5. Les corticoïdes sur la peau sont-ils dangereux ?

– Les dermocorticoïdes sont très efficaces sur l'inflammation, les démangeaisons, l'insomnie, donc ils optimisent la qualité de vie du petit eczémateux.
– Il peut être licite de craindre les corticoïdes par la bouche (per os), qui sont généralement donnés dans l'urgence. Mais les dermocorticoïdes n'ont pas les effets secondaires (sur la croissance, sur les os, le poids...) de la cortisone per os. Mis sur une peau lésée, ils sont rapidement dégradés. Ils sont appliqués une fois par jour, et la quantité utilisée va diminuer au fur et à mesure que les lésions diminuent, ainsi leur sevrage sera progressif.
– Ils n'ont pas la prétention de guérir une maladie génétique, mais ils la rendent supportable en jugulant les poussées inflammatoires et en hâtant leur disparition. Ne pas oublier d'en appliquer à nouveau dès la rechute.

6. Quels sont les rapports entre eczéma et autres maladies allergiques ?

– Le risque évolutif de l'eczéma est de développer une maladie comme l'asthme ou le rhume des foins ; dans les livres, on parle de la marche de l'atopie. Elle s'effectue lorsque l'enfant devient intolérant (on dit allergique) aux aéroallergènes (acariens, pollens, animaux...). Il faut donc faire attention à son environnement, aux animaux domestiques, surtout à la fumée de tabac, hautement favorisante.
– On évoquera l'asthme :
• si l'enfant tousse souvent, surtout la nuit, à l'effort, au moindre rhume ;
• s'il s'essouffle facilement à l'effort, au sport ;
• si l'on perçoit une respiration sifflante.
– C'est dans la population des enfants porteurs d'eczéma que l'on peut trouver le plus d'allergiques alimentaires. Mais l'eczéma n'est pas dû à une allergie alimentaire. Ne pas faire de raisonnement « circulaire ».

7. Quelle est l'évolution de la maladie ?

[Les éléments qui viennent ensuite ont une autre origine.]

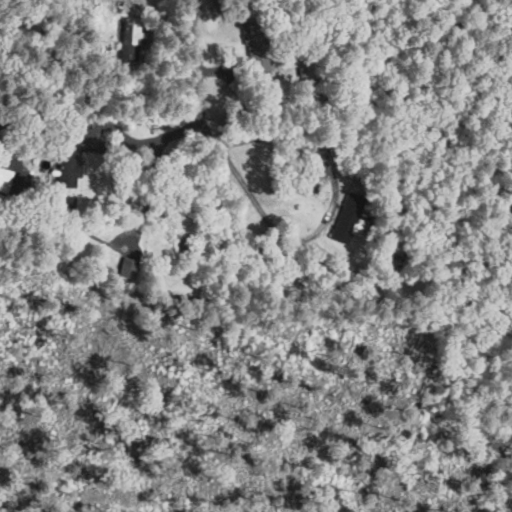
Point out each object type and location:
road: (199, 79)
building: (233, 84)
road: (120, 145)
building: (45, 188)
road: (332, 206)
building: (346, 230)
building: (130, 266)
building: (128, 267)
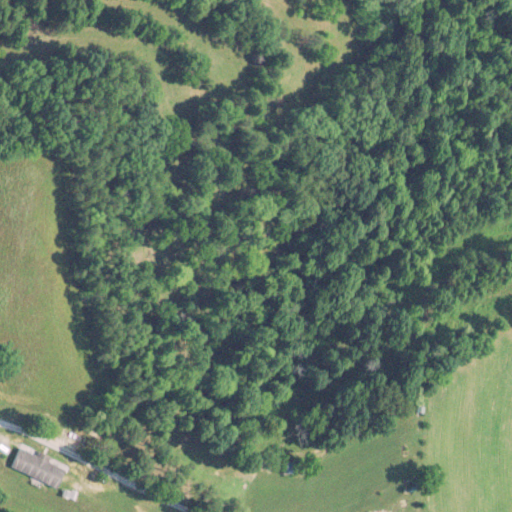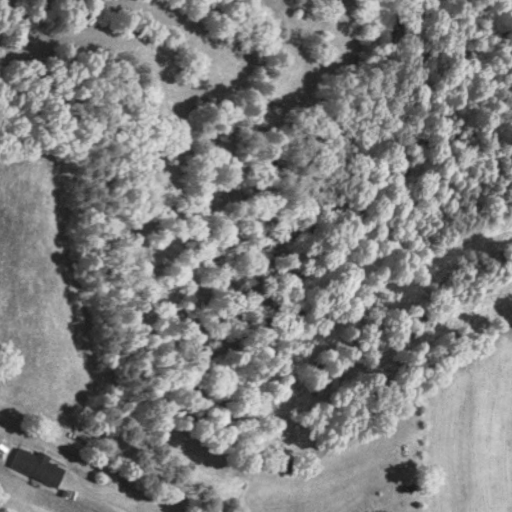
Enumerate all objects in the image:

– Selon les données épidémiologiques, 15 à 20 % des nourrissons sont porteurs d'eczéma ou d'une peau sèche mais, dans 80 % des cas, la dermatite va guérir en 3 à 6 ans. C'est aussi notre expérience.
– Même plus tard, pour des raisons diverses, la maladie peut disparaître (changement de vie, de lieu, de métier).
– Cependant, si l'enfant s'est sensibilisé, cette sensibilisation va rester (allergie respiratoire, par exemple), mais elle se traitera.

8. En conclusion, Docteur ?
– L'eczéma, ou DA, est une maladie de la peau, il faut traiter la peau.
– Les émollients sont le traitement de la peau sèche (xérose), mais les dermocorticoïdes traitent les poussées inflammatoires. Leur efficacité est remarquable depuis des dizaines d'années, leur prescription obéit à des règles, leur phobie est insupportable... pour l'enfant qui en est privé.